News Research

The promise and pitfalls of synthetic data

Computer scientists and statisticians are starting to create datasets that mimic important properties of the real thing, which could help ease privacy concerns.

Diane Peters

December 13, 2021

Posted in

Articles

Lire cet article en français 1 Comments

The vast amounts of data collected by governments, health-care organizations, financial institutions and other groups offer countless opportunities for insights. If companies and researchers could share and work with this data, they could track the emergence of rare diseases, prevent fraud and track the success of social policies, to name a few examples.

“Society as a whole is moving into what we call Big Data,” said Dean Eurich, a professor in the school of public health at the University of Alberta. “As you start to pull all this big data together and start to use it in research, the owners of the data get really anxious around identification and privacy concerns.”

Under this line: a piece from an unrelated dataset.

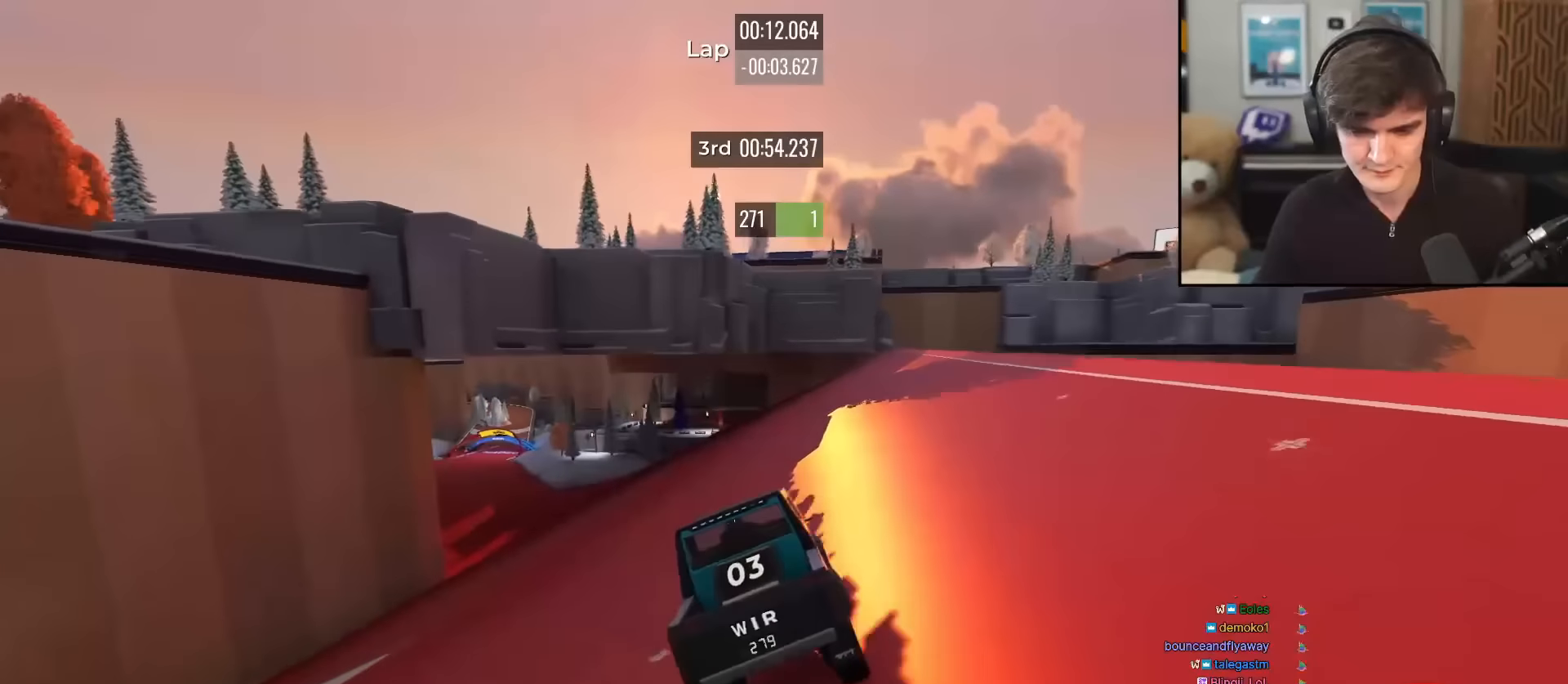
{"keys": ["up"], "events": [[183, "left", "down"], [283, "left", "up"], [367, "left", "down"], [417, "left", "up"]]}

Dr. Eurich and others have a solution: synthetic data. Using algorithms and machine learning, computer scientists and statisticians can create a mirror dataset that mimics important properties of the original. (This approach can even generate fake images. In fact, deepfake videos and pictures are a type of synthetic data.)

While identifying information is routinely removed from real datasets, this goes one step further. “You create a model for the data based on correlations, and then you create people from that model,” said Anne-Sophie Charest, associate professor of mathematics and statistics at Université Laval. That way it’s harder to re-identify someone by triangulating different pieces of anonymous information, such as their job or health status.

Possibilities for research, teaching

Governments and companies are currently bound by privacy laws regarding how they collect and share data. (Those rules may become increasingly strict under federal Bill C-11, the Digital Charter Implementation Act, which was tabled in December 2020 but has not yet been passed into law.)

As a result, university researchers often must apply for permission to access datasets. “This is a years-long process. In the end you can find out the data is not what you need,” said Khaled El Emam, Canada Research Chair in medical artificial intelligence at the University of Ottawa. That process may be too long for, say, a master’s student. (When researchers access materials via locations such as a Statistics Canada Research Data Centre, they even have to leave laptops and cellphones at the door.)

“As a researcher, I can access data through the various agreements that are in place for universities to work with governments and other agencies,” said Dr. Eurich. “But that’s where the relationship ends, it ends with me.” Researchers cannot share data with students or collaborators outside their university, unless they’re part of the project. Private organizations also collect data internally but it “cannot be shipped out, even to trusted collaborators,” said Raymond Ng, professor of computer science at the University of British Columbia.

These limitations hold back collaboration and research. “One of the general benefits of sharing data is simply making the volume larger, so you get a sample-size benefit,” said Dr. Ng. He noted that a lot of health research now focuses on rare diseases, but a single province or hospital often cannot collect enough material on such conditions to generate useful results.

If universities could better link up with private companies around sharing data and research expertise, it could become a lucrative revenue stream for schools and spin-off companies. “Knowing some things could save a lot of money, from a company’s perspective,” said Dr. Eurich. Banks, for instance, want broad fraud metrics while pharmaceutical companies want to better understand the market potential for future drugs.

There are also potential benefits for teaching, which often relies on well-worn datasets. “All the data we use to train epidemiologists, data scientists and computer scientists has been massaged over, cleaned up, made into a perfect data set for them,” says Dr. Eurich. “They leave the university, especially as undergrads, never having seen a real life dataset.”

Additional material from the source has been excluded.